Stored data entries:
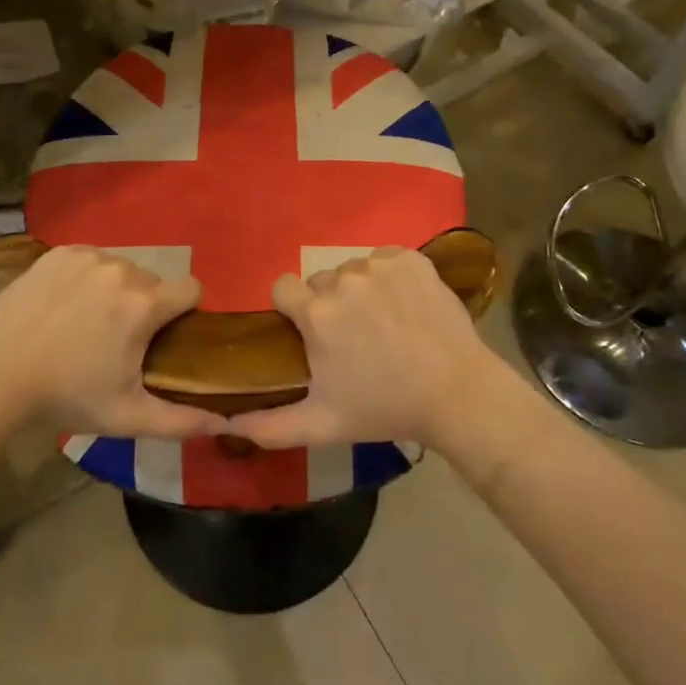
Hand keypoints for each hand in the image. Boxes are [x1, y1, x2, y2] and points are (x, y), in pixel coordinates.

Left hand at [0, 245, 223, 439]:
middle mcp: (122, 269)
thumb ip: (181, 420)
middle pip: (153, 282)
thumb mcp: (127, 416)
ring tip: (86, 324)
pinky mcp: (60, 252)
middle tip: (117, 340)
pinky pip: (90, 259)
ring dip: (115, 291)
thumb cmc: (66, 397)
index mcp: (144, 304)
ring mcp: (88, 256)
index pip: (191, 289)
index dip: (185, 312)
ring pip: (121, 269)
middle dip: (145, 306)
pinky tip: (64, 306)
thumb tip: (225, 423)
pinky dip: (86, 278)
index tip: (164, 336)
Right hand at [226, 247, 502, 450]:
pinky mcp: (411, 259)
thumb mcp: (322, 425)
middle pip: (320, 282)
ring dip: (360, 291)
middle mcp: (343, 279)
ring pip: (353, 270)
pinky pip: (385, 259)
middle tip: (353, 339)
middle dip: (329, 305)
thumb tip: (228, 422)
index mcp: (316, 313)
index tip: (309, 333)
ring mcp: (380, 265)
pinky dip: (390, 277)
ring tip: (384, 324)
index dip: (292, 309)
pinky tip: (405, 306)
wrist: (457, 394)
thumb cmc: (384, 408)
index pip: (282, 287)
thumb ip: (269, 425)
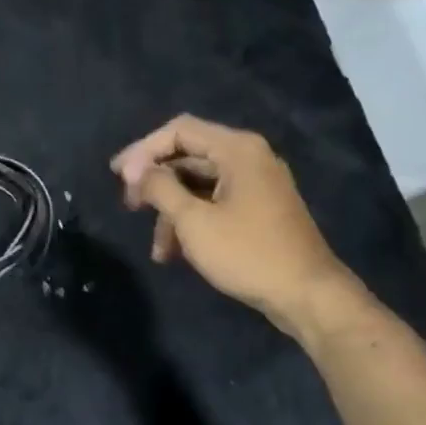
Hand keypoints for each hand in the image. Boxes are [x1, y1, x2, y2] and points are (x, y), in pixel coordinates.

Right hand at [111, 115, 353, 334]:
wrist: (306, 293)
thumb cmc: (247, 253)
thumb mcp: (194, 221)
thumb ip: (161, 189)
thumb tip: (137, 170)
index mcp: (236, 149)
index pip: (179, 131)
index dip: (143, 151)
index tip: (118, 178)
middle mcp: (248, 158)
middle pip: (189, 157)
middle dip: (156, 184)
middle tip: (130, 207)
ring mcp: (256, 184)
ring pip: (200, 186)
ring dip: (172, 212)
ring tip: (157, 250)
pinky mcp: (259, 210)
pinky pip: (216, 204)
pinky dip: (193, 222)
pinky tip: (177, 253)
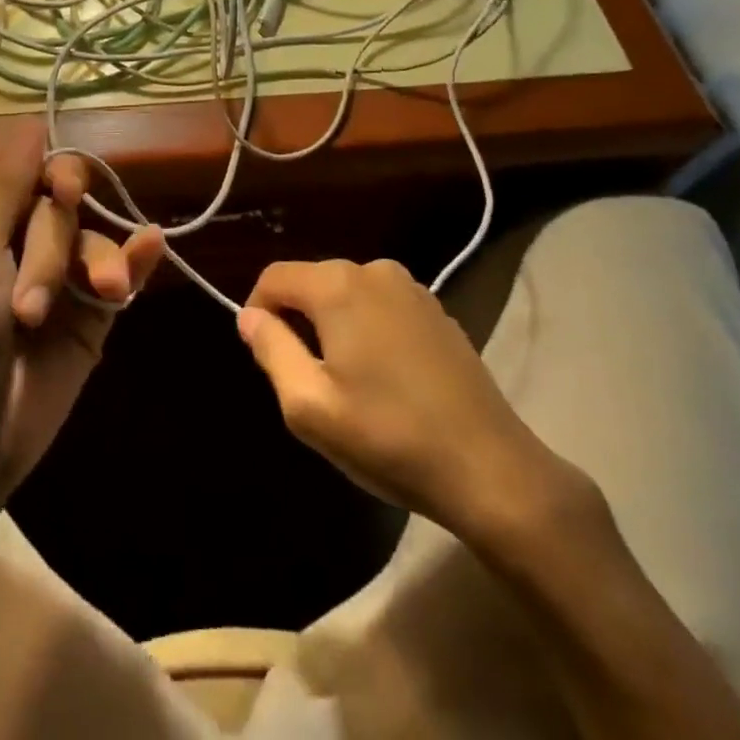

- **TASK BRIEF**: All lines holding the word "pinky" must be copied from the data.

- **COMPLETED EXERCISE**:
pinky mcp: (60, 252)
pinky pip: (90, 259)
pinky tip: (64, 306)
pinky dip: (86, 278)
pinky mcp: (411, 259)
pinky pip: (385, 259)
pinky dip: (390, 277)
pinky tip: (405, 306)
pinky mcp: (259, 210)
pinky pip: (216, 204)
pinky dip: (193, 222)
pinky tip: (177, 253)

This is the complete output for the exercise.